Drinking sugary or acidic beverages through a straw can increase the likelihood of cavities. Straws send a concentrated stream of liquid toward a small area of the teeth, which can erode enamel and cause tooth decay. On the other hand, straws can also be used to lower the risk of cavities if they’re positioned behind the teeth, at the back of the throat, although this approach isn’t realistic or comfortable for most people.


Most single-use plastic straws are made from polypropylene, a type of plastic commonly made from petroleum. Polypropylene is thought to be food-safe in amounts approved by the Food and Drug Administration. But there is evidence that chemicals from polypropylene can leach into liquids and may release compounds that could affect estrogen levels, especially when exposed to heat, acidic beverages or UV light.

At the Commonwealth Heads of Government Meeting in April, British Prime Minister Theresa May will push leaders to take measures to cut back on plastic waste. (Video: Reuters)

More established is the fact that degraded plastics found in the ocean are ingested by marine wildlife, making their way up the food chain and perhaps winding up at the dinner table.
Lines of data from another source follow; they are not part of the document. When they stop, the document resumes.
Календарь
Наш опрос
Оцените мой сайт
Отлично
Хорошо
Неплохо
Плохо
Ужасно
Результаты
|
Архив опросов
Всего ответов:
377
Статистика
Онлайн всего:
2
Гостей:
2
So not only can plastics harm animals in the environment — think about the sea turtle with the straw up its nostril — but bits of them, and the toxic chemicals within, may hurt us all.


On a lighter note, regular use of straws can also lead to the same wrinkles that smokers get around their mouths. These “pucker lines” could persuade the masses to stop using straws.
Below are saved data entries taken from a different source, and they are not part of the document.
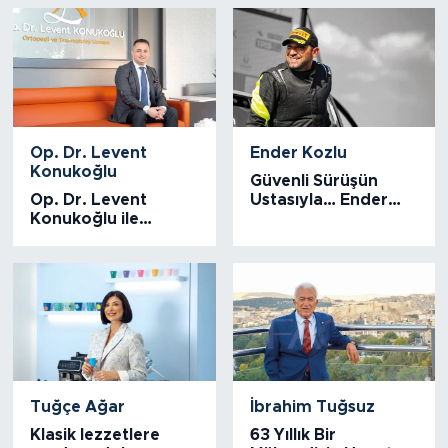
Gaziantep
Teknopark
Op. Dr. Levent
Ender Kozlu
Konukoğlu
Güvenli Sürüşün
Op. Dr. Levent
Ustasıyla… Ender
Konukoğlu ile
Kozlu Röportaj
Ortopedi ve
Travmatoloji
üzerine…
Tuğçe Ağar
İbrahim Tuğsuz
Klasik lezzetlere
63 Yıllık Bir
Excess sugar and alcohol consumption

It’s been argued that sipping liquids such as soft drinks through a straw could contribute to excess sugar intake. The thought is that straws cause you to gulp down a greater volume of liquid more quickly than drinking from a glass or cup. Plus, people aren’t very accurate about estimating how much liquid they’re taking in, especially if they’re distracted by a movie or smartphone screen.

The idea that drinking alcohol through a straw leads to faster intoxication is another theory that’s been repeated often. Yet much like the excess-sugar theory, it’s popular but unproven.

Blaming a straw for excess sugar consumption is like blaming a fork for weight gain. I suggest it’s less the delivery mechanism and more what’s at the other end of it that’s to blame.

A caveat

For environmental reasons and because of the health implications, I’d be in favor of phasing out straws — with a caveat. They should still be available to people with disabilities who really need them.

In my work with patients with neuromuscular conditions and other difficulties, I’ve seen how drinking straws can allow for greater independence when drinking beverages. Paper straws aren’t firm enough for some of these individuals, so plastic straw bans could make their lives more difficult.

Offering plastic straws by request, as is done in some places, would permit only those who really need them to have access. For people who want to continue using straws, there are plenty of more eco-friendly options available. I’ve seen materials as diverse as bamboo, silicone, glass, stainless steel and even long tubes of pasta! Make sure your reusable straw hasn’t been chemically treated and is easily cleaned. Also keep in mind that more-rigid straws increase the risk of injury to the mouth and shouldn’t be used by children.

While the anti-straw movement is an impressive step toward reducing waste in our oceans, there is much more work to be done. Whether we like it or not, plastic is a part of us now. Chemicals from plastic manufacturing show up in our urine, blood and cells. So let’s take the conversation beyond straws and move to reduce the use of all single-use plastics in our daily lives to protect our oceans, and ourselves.